Sheba, a six-month-old female German Shepherd, joined the Upper School this year as a new member of the security team. Sheba roams the campus with owner and Director of Security and Facilities Richard Still.

After three months of professional dog training, Sheba was ready to meet students. Her first day was going well until she saw a number of students wearing red, which resulted in lots of barking.

In order to help in her transition to high school, Still and Upper School Administrative Assistant Becky Leakey put a lot of red skirts and shirts on one of the couches in Still’s office so she would be more comfortable around the color. Now, Sheba no longer takes an offense to red.  

Training during the school day, Sheba works on verbal commands and sensory skills on campus. During lunch, she plays fetch on Caven Field. 

Having plenty of play time and exercise is beneficial to her health, but like so many young dogs, Sheba can burn out easily if overworked. 

As a puppy, Sheba was initially overwhelmed by the sheer number of students approaching her.

“She is still a little bit skittish around the Lower Schoolers because they will swarm her,” Still said. “But with Upper and Middle schoolers, she does much better.” 

Last year during a discussion on security, Headmaster Mark Desjardins inquired about getting a campus safety dog. 

Still discovered that some school districts have dogs on campus: “There is no doubt that it is a huge factor in safety,” Still said. “One German Shepherd trait is that they are very, very loyal. If there is someone on campus who is here to do harm, she will protect us.”

Sheba and Still are inseparable; the only time he is not with her is when a potentially negative experience could take place, like at the vet.
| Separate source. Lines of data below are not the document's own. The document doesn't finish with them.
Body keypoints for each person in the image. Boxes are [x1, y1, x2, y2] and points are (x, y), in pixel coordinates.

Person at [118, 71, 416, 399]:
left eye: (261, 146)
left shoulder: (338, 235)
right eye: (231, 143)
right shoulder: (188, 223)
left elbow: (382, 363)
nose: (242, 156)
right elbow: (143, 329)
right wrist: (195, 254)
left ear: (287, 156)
Since Still adopted her, Sheba has trained to do much of what a police dog would do.

“All of the training involves me,” Still said. “But every trainer that’s had anything to do with her remarks on how exceptionally smart she is. Right now, she knows her left from her right — I can tell her those commands. If I tell her ‘the office,’ she can lead me back. She can sit, stay, heel. When people approach, I say ‘friend,’ and that’s how she knows that those people are not harmful.”

Sheba’s most important asset is her nose, with its 280 million sensory nerves. Sheba can already identify if someone has been using any nicotine products. 
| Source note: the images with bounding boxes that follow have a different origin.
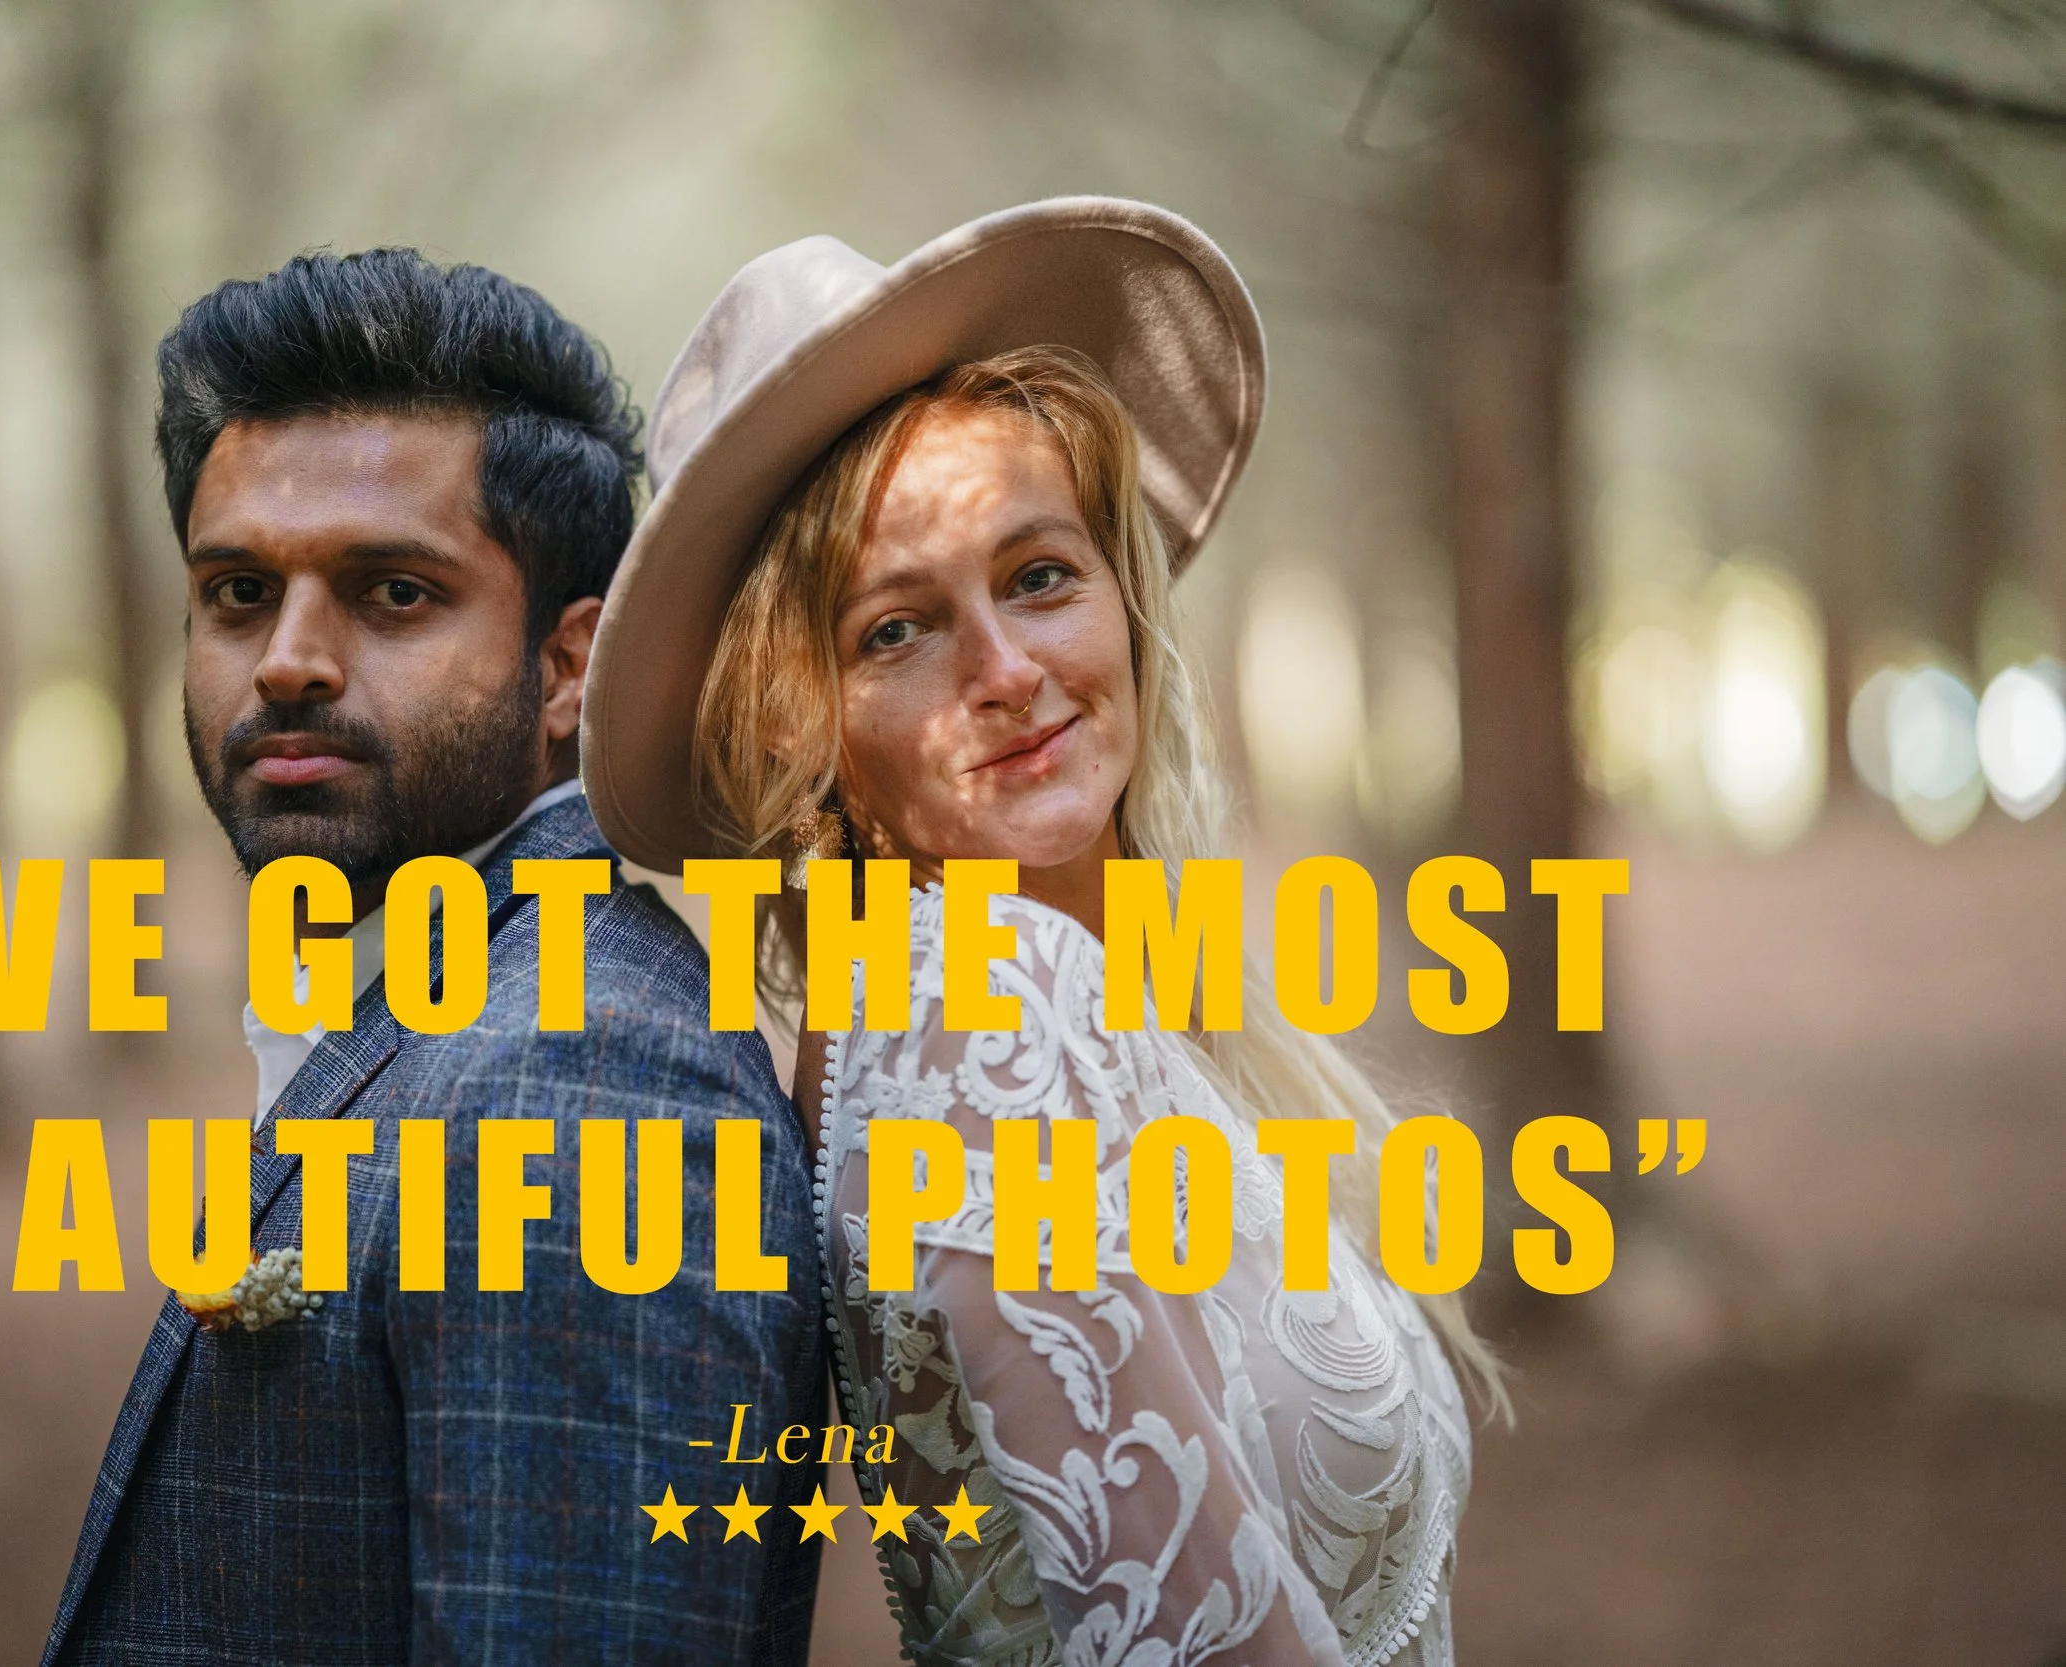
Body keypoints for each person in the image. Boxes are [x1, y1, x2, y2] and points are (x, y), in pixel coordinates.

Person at [582, 199, 1505, 1666]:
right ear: (805, 732)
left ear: (1124, 607)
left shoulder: (996, 998)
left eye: (1039, 577)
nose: (1008, 671)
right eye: (898, 628)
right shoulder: (980, 1008)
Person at [42, 248, 829, 1666]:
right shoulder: (443, 1006)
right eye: (234, 593)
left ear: (567, 666)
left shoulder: (587, 1082)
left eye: (392, 591)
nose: (287, 658)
A police dog normally works around forty minutes a day and stays in a kennel the rest of the time, but Sheba’s home life is quite different. For her, maintaining a work-home balance is key.

“She is allowed to be a normal dog at home,” Still said. Sheba plays with a terrier mutt friend named Sunny that Still calls Wilbur because he looks like a pig. “She’s more tolerant of big dogs; she hates little dogs. In her mind, little dogs are rodents.”

While students are happy that Sheba can keep them safe, they are also excited to have a furry friend on campus. 

“Sheba is very, very adorable and very, very sweet and she makes me happy,” sophomore Eve Kroenecke said. “She puts a smile on my face when I am having a bad day.” 

Still cautions people not to walk up to Sheba and stick their hand in front of her face or offer her food because, while some people train with treats, Still prefers to “train with praise.”

In the case of a potential threat, Sheba will react like any dog protecting her territory. 

“The fear factor in the canine being on property is just as effective as having security guards,” Still said, “probably almost as effective as having armed security guards.”